Task: Starting at the line that contains "wall art: none", transcribe every remaining line of the data below exactly, and omit all pictures.

┌──

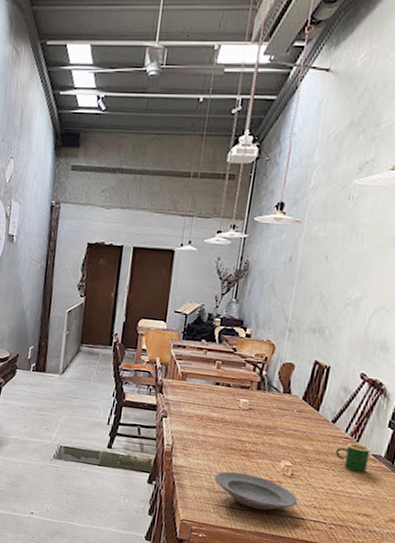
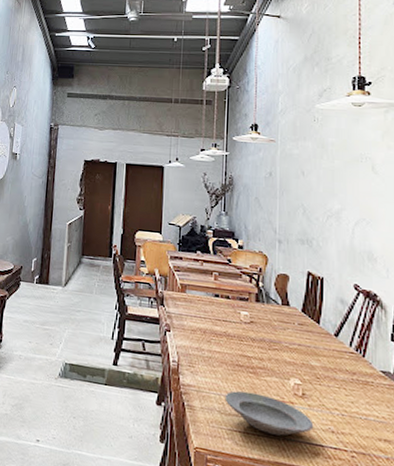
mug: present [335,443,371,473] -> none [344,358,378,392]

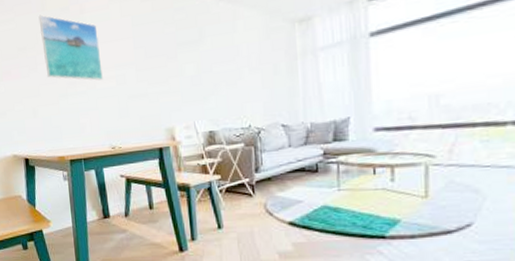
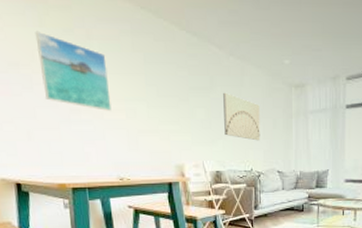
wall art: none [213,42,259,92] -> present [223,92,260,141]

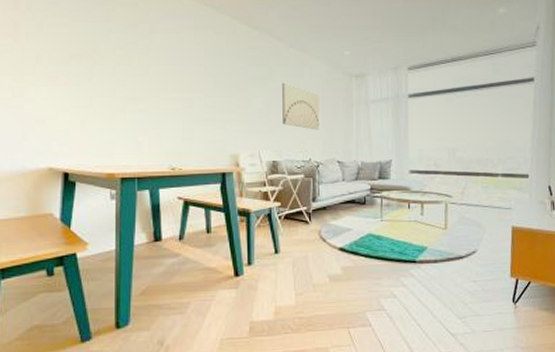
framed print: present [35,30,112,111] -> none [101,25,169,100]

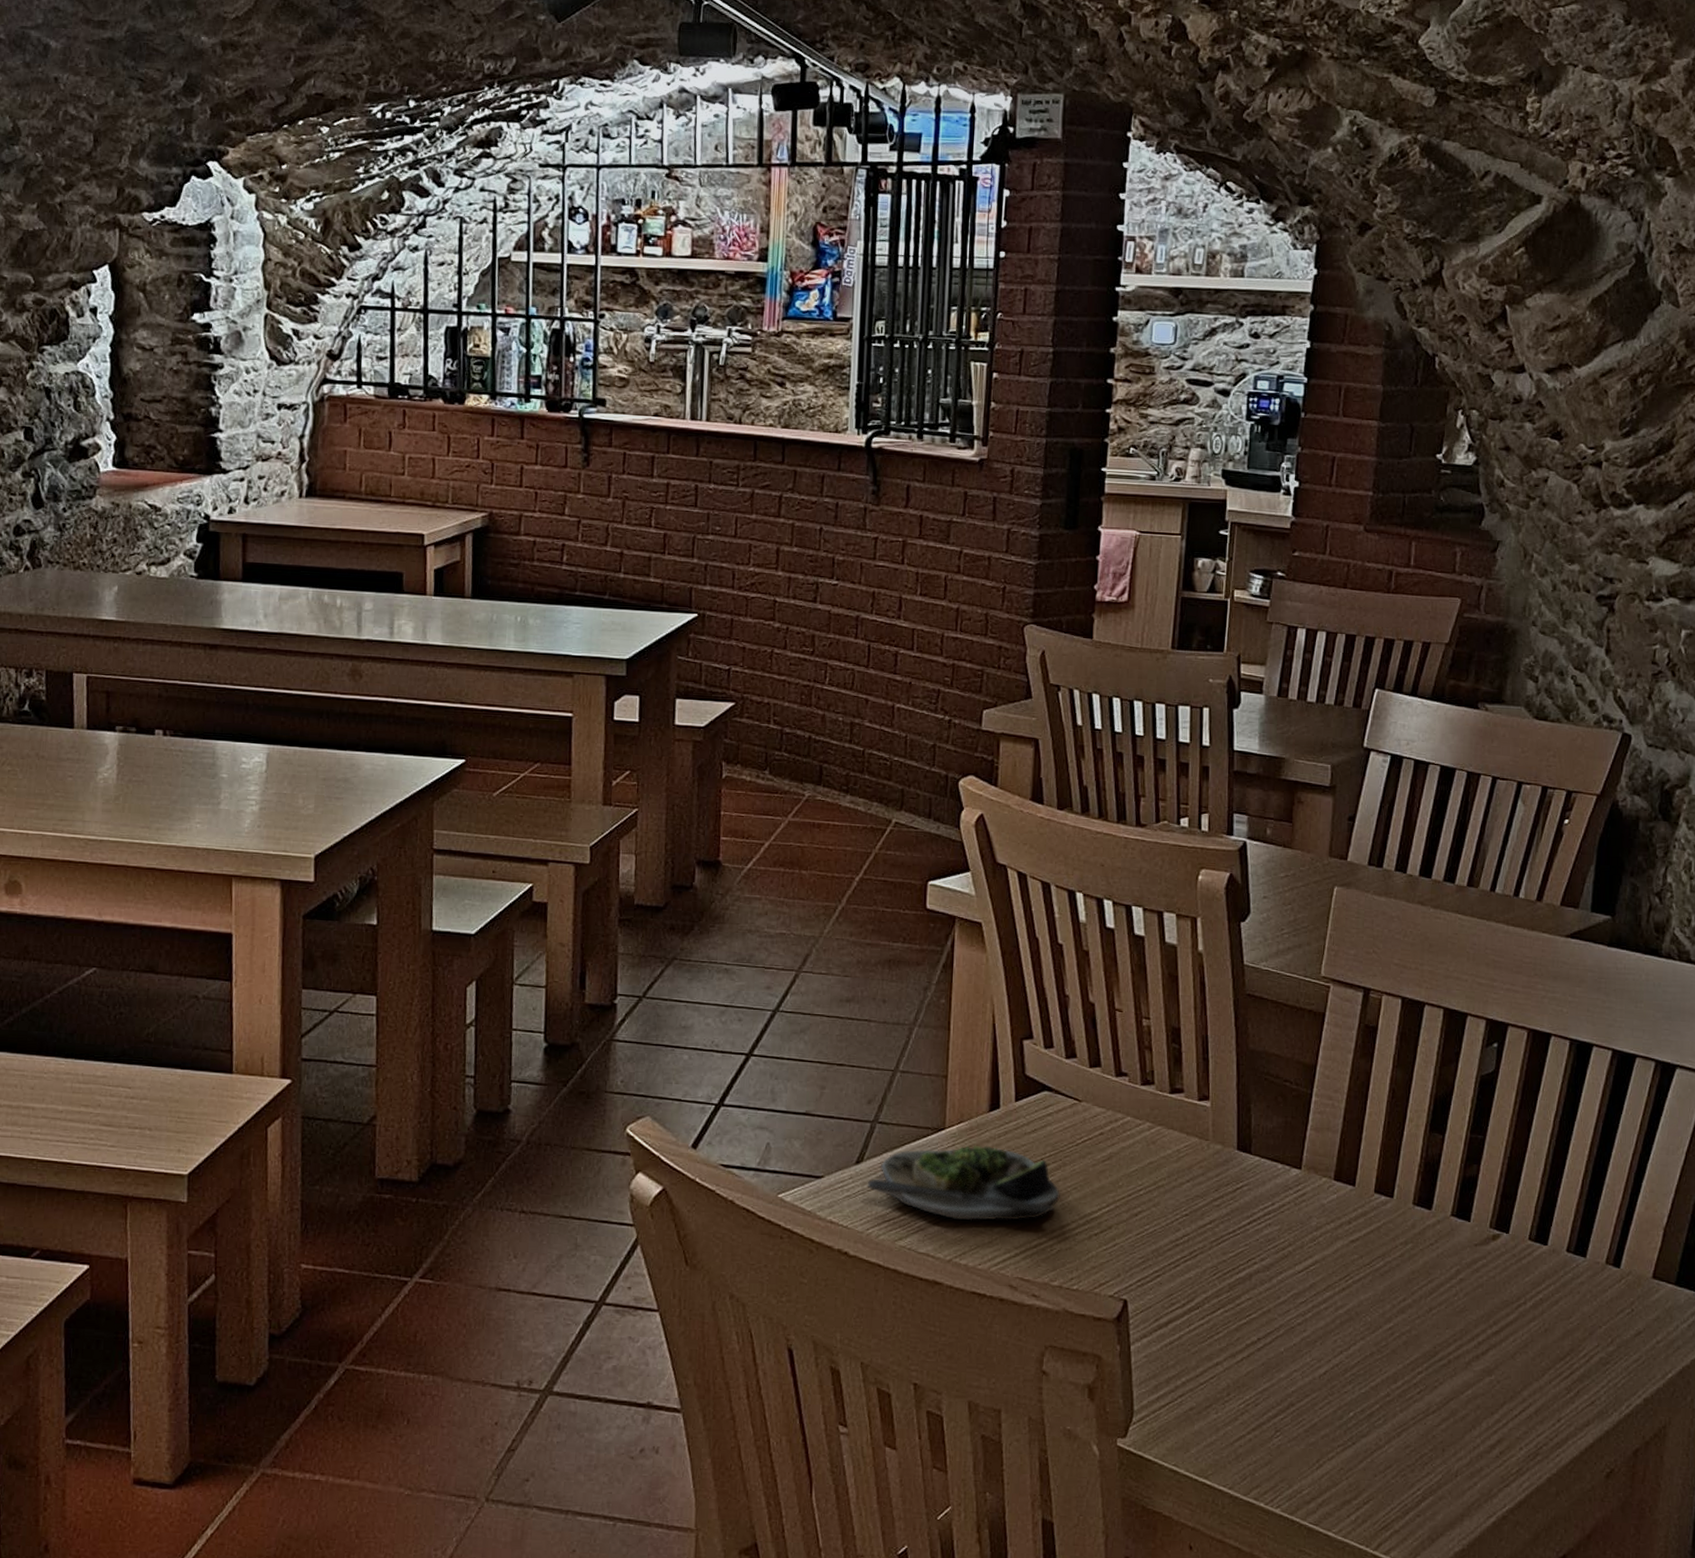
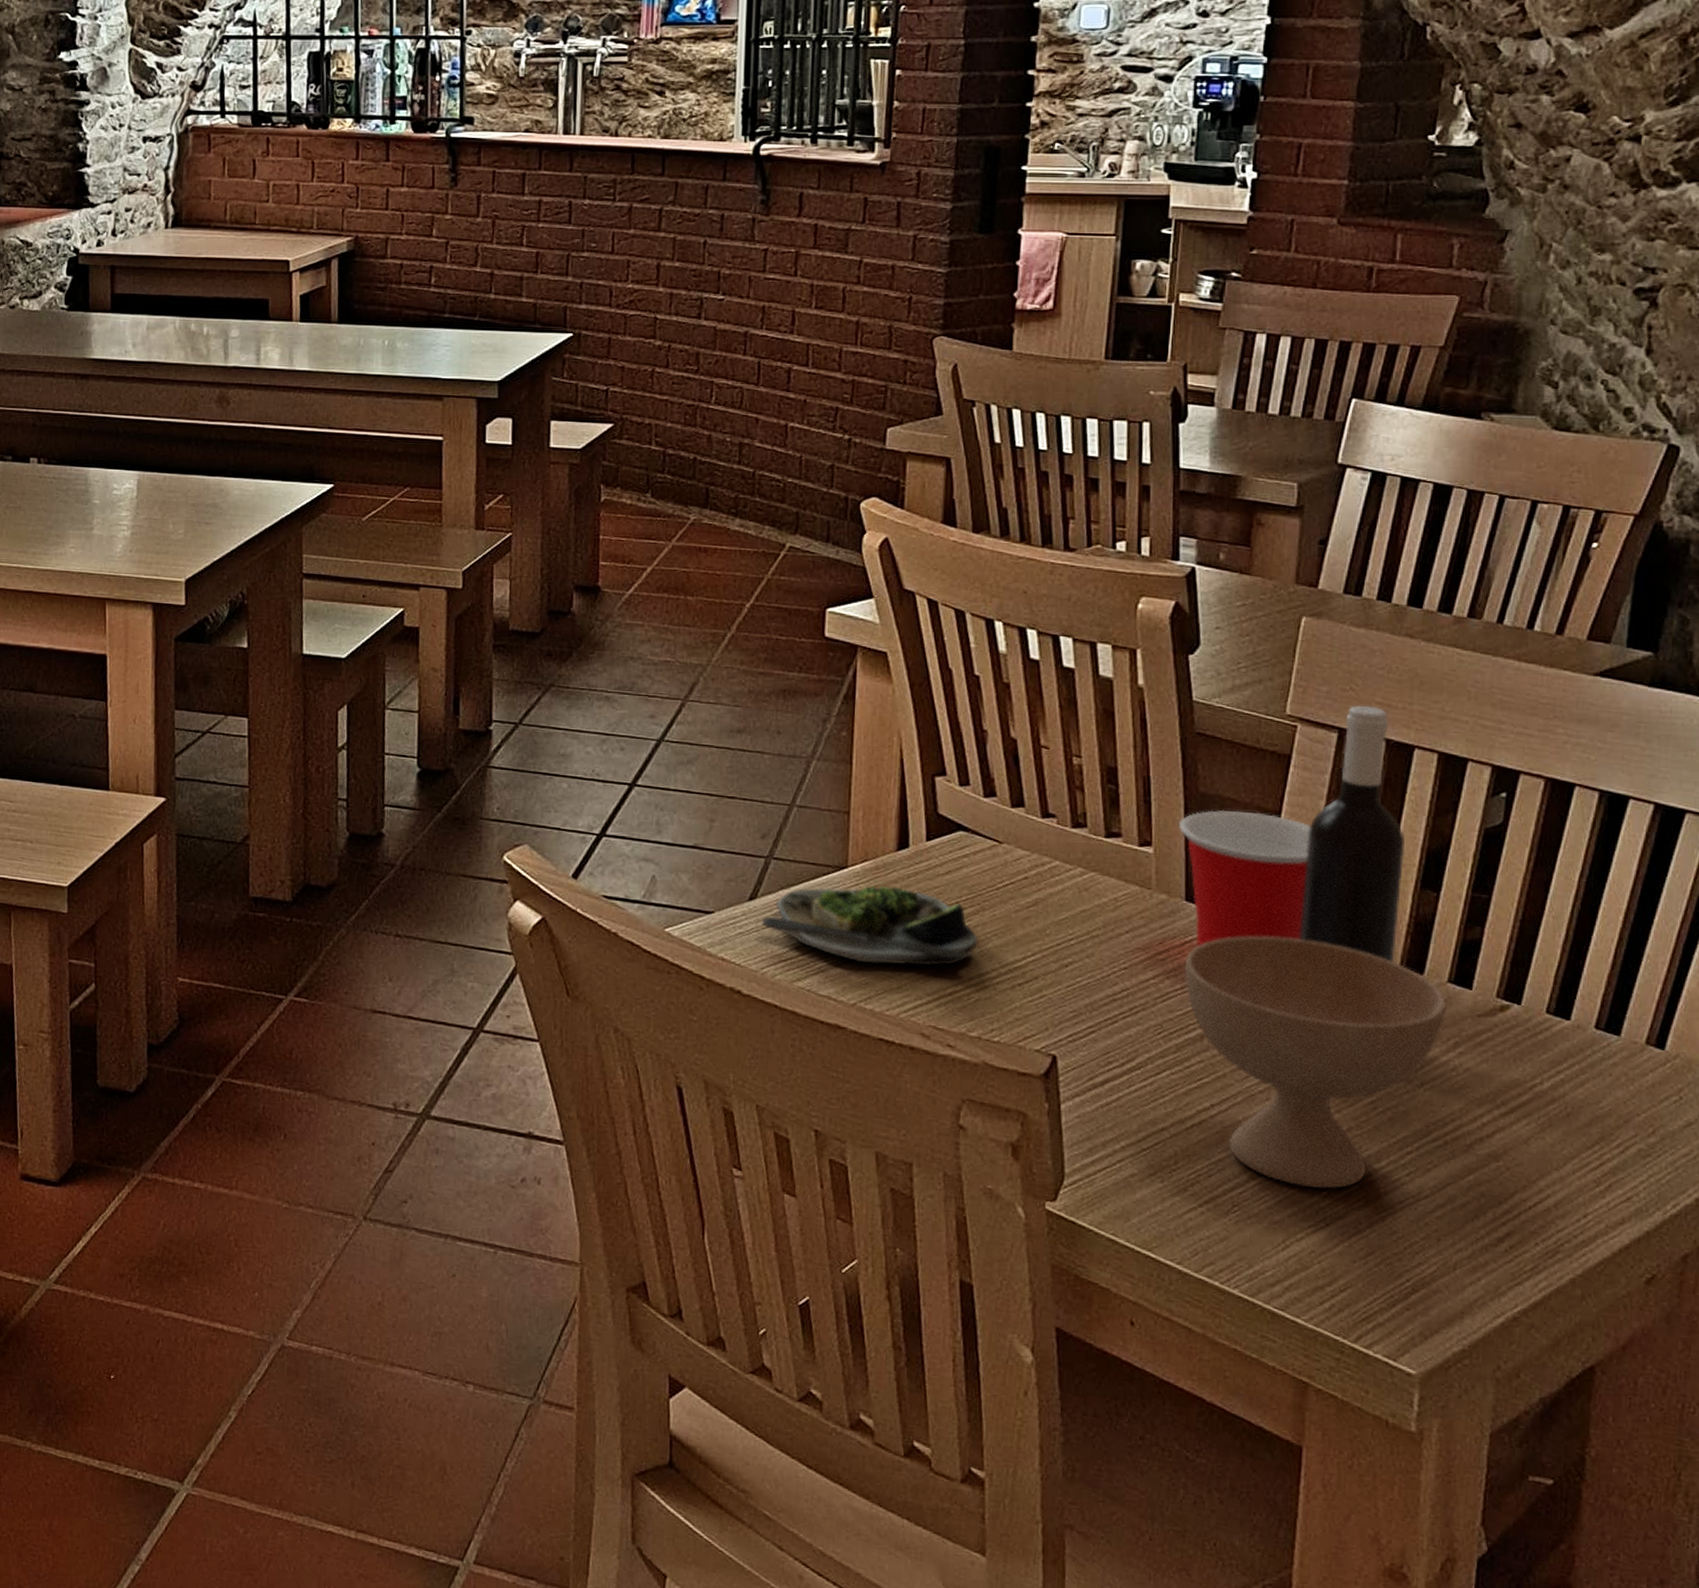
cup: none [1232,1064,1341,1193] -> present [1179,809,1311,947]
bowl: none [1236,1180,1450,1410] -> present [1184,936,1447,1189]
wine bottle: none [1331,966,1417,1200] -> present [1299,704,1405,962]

└──

Exercise result:
wall art: none [213,42,259,92] -> present [223,92,260,141]

framed print: present [35,30,112,111] -> none [101,25,169,100]

cup: none [1232,1064,1341,1193] -> present [1179,809,1311,947]
bowl: none [1236,1180,1450,1410] -> present [1184,936,1447,1189]
wine bottle: none [1331,966,1417,1200] -> present [1299,704,1405,962]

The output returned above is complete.